Will die jüngere Generation sich ein Bild vom Leben in der Schweiz in den letzten 80 Jahren machen, sind die beiden Bücher von Susanna Schwager ein guter Tip. Wir Älteren begegnen in den beiden Büchern Männern und Frauen, die unser Leben begleitet haben oder als Unbekannte neben uns lebten. Ihr Lebenslauf mit all seinen Verästelungen mag in einigen Dingen dem unseren ähneln. Und doch: ein jedes Leben ist einmalig.

Das heisst: Ein Menschenleben gibt’s nur einmal und kein zweites Mal. Selten wurde mir die Originalität eines jeden Menschenlebens so bewusst wie bei der Lektüre der Lebensbilder der 12 Frauen und 11 Männer, die alle über achtzig Jahre alt, teils gar in den Neunzigerjahren sind.

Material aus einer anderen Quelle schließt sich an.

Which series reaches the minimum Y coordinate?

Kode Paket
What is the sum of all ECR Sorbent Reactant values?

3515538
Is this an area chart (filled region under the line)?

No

Und wie Susanna Schwager die Geschichten dieser Menschen schreibt! Sie verwendet ausschliesslich Zitate aus den Tonband-Aufnahmen, wählt aus, setzt zusammen, ohne etwas zu beschönigen oder zu erfinden. Dabei bringt sie es fertig – und das ist das Faszinierende an jeder Geschichte: Beim Lesen werden sowohl die Originalsprache als auch die Eigenart der Sprechenden mitsamt dem Tonfall hörbar . Unglaublich, die Stimmung die entsteht, wie Mitfühlen, Mitleiden, Mitfreuen Realität werden. Nicht nur Personen, die aus ihrem Leben erzählen, auch Leserinnen und Leser werden zu Tränen gerührt.

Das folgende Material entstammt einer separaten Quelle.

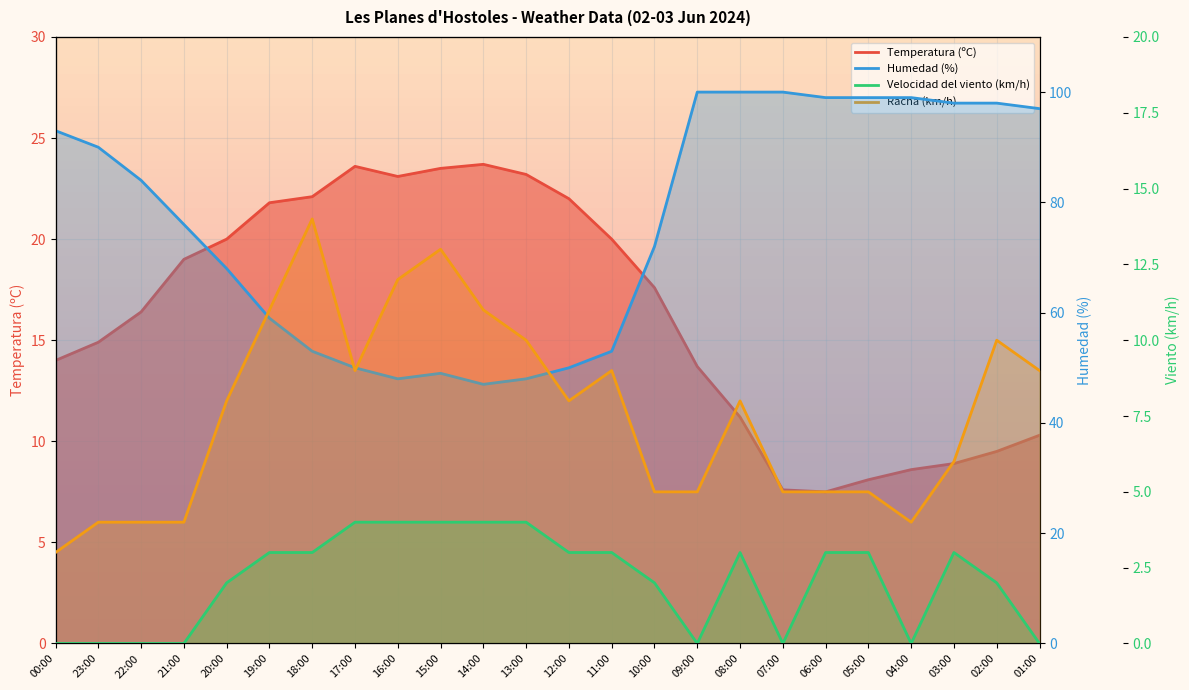

Reading left to right, extract all data points from this chart.

Temperatura (ºC): 14.0	14.9	16.4	19.0	20.0	21.8	22.1	23.6	23.1	23.5	23.7	23.2	22.0	20.0	17.6	13.7	11.2	7.6	7.5	8.1	8.6	8.9	9.5	10.3
Humedad (%): 93.0	90.0	84.0	76.0	68.0	59.0	53.0	50.0	48.0	49.0	47.0	48.0	50.0	53.0	72.0	100.0	100.0	100.0	99.0	99.0	99.0	98.0	98.0	97.0
Velocidad del viento (km/h): 0.0	0.0	0.0	0.0	2.0	3.0	3.0	4.0	4.0	4.0	4.0	4.0	3.0	3.0	2.0	0.0	3.0	0.0	3.0	3.0	0.0	3.0	2.0	0.0
Racha (km/h): 3.0	4.0	4.0	4.0	8.0	11.0	14.0	9.0	12.0	13.0	11.0	10.0	8.0	9.0	5.0	5.0	8.0	5.0	5.0	5.0	4.0	6.0	10.0	9.0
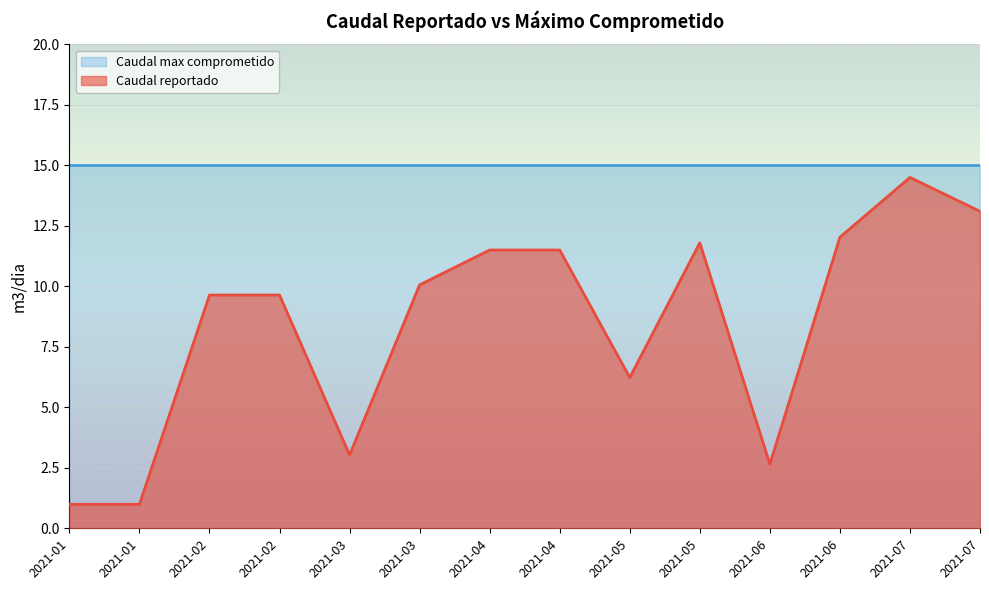

Rank the categories by value from lowest to highest.

2021-01, 2021-01, 2021-06, 2021-03, 2021-05, 2021-02, 2021-02, 2021-03, 2021-04, 2021-04, 2021-05, 2021-06, 2021-07, 2021-07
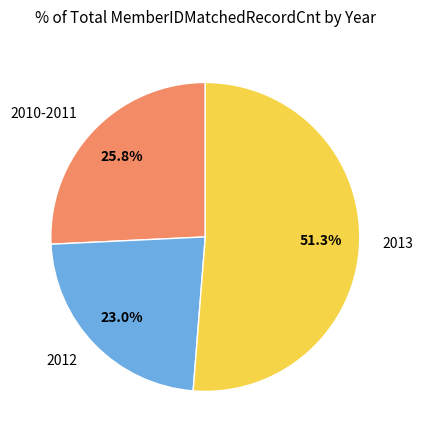

Rank the categories by value from highest to lowest.

2013, 2010-2011, 2012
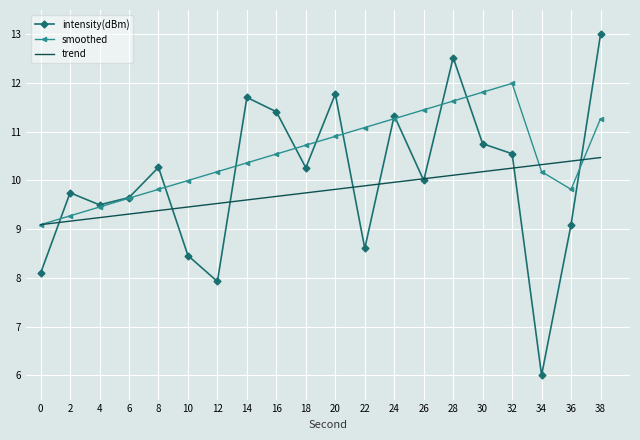

Where does the intensity(dBm) series first go above 10?

8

Bunt gemischt sind bekannte und unbekannte Menschen porträtiert. Von den ersteren erfährt man Neues über ihr Denken und aus ihrem persönlichen Umfeld. Ich denke etwa an Ferdi Kübler, Radrennfahrer, oder an Arnold Hottinger, Auslandberichterstatter aus dem Nahen Osten, an die Schauspielerinnen Stefanie Glaser und Anne-Marie Blanc. Fein und intim gezeichnet sind auch die Lebensbilder der weniger Bekannten. Ich denke da an den alten allein stehenden Hufschmied Franz Beck, der Schweres hat durchstehen müssen und allein in seinem Haus neben der Schmitte lebt. Jetzt im Alter hat er Wasser in den Fussgelenken. Darum muss er Strümpfe anziehen. Zwei Paar im Jahr bezahlt die Krankenkasse. Wenn sie neu sind, bringt er sie nicht über die Füsse und Unterschenkel. Dann hilft ihm am Morgen die benachbarte Nichte in die Strümpfe. „So eine Liebe ist das“, sagt der ehemalige Schmied, Militär-Hufschmied und gewesener Brunnenmeister.

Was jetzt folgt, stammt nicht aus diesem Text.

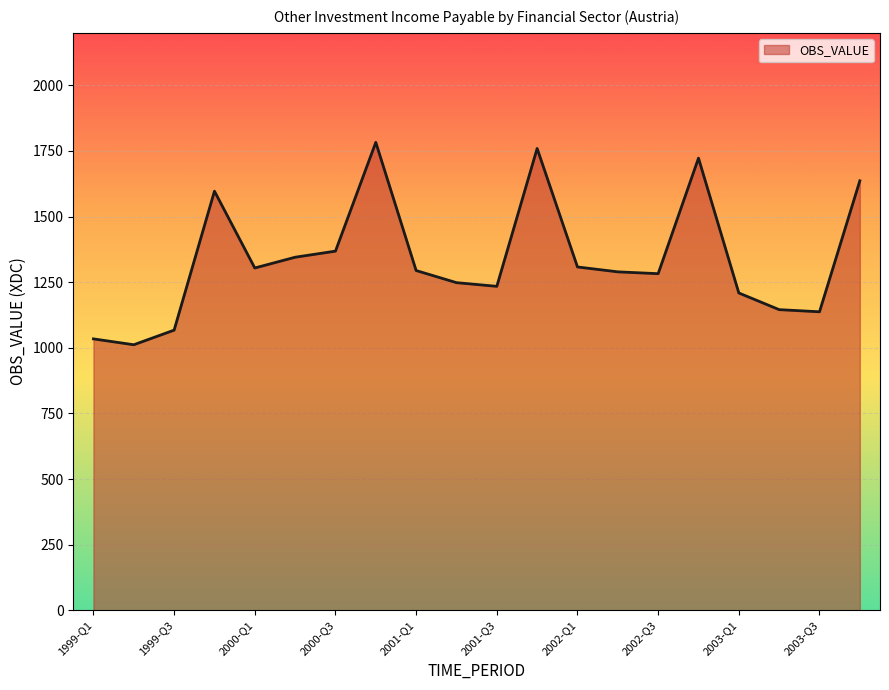

What is the greatest value displayed?

1782.7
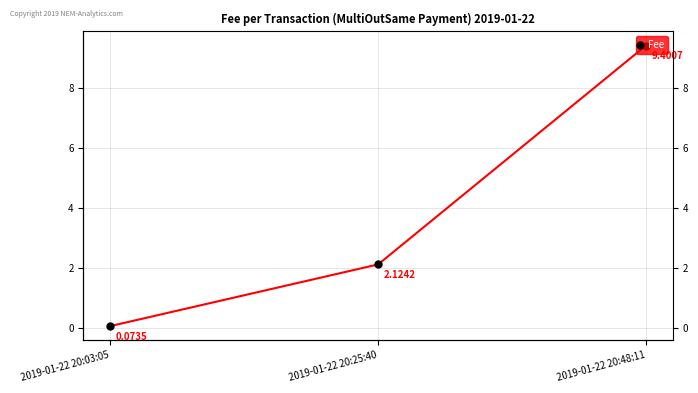

Approximately how many times larger is the value at 2019-01-22 20:25:40 compared to 2019-01-22 20:48:11?

0.2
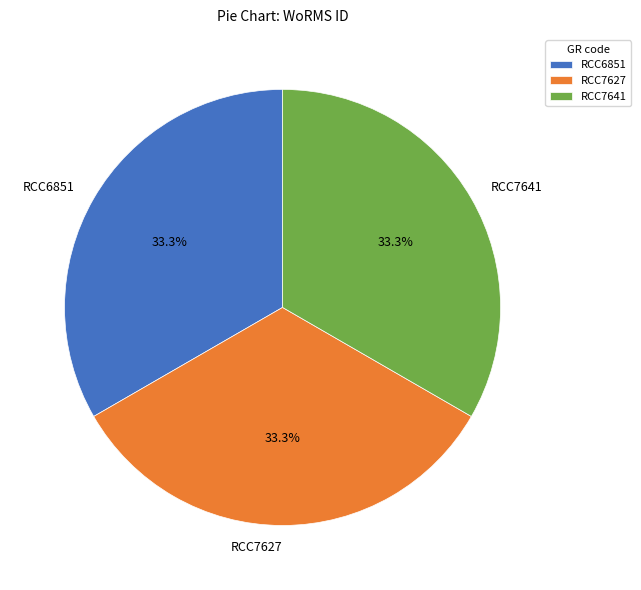

Does RCC7627 account for over 50% of the chart?

No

Susanna Schwager hat zuerst das Buch mit den 12 Frauenporträts geschrieben. Nach der Fertigstellung des Buches über die Männer stellte sie fest, nie etwas von Härte oder Geringschätzung gegenüber Frauen gehört zu haben. Männer bräuchten länger, bevor sie von sich selber, statt von ihren Rollen reden. Aber Männer reden – so die Autorin - auch im hohen Alter noch gern von Frauen und drücken gern ihre Verehrung aus. In einem Männerleben scheinen Frauen einen wichtigeren Anteil zu haben als umgekehrt. Aber eben: Susanna Schwager will nicht von einer Regel reden; vielleicht ist es bei ihrer Arbeit zufällig so gewesen.

Zwei wunderbare Bücher über Spuren, die die Zeit in jedem Leben hinterlässt!

Susanna Schwager lebt in Zürich. Das Buch über die Frauen hat sie im Jahre 2007 am Sihlsee beendet, das über die Männer im Jahr darauf in Südfrankreich. Die eindrücklichen Schwarzweiss-Fotos der 23 Personen sind samt und sonders liebevoll gemachte Nahaufnahmen und stammen von Marcel Studer, Porträtfotograf in Zürich.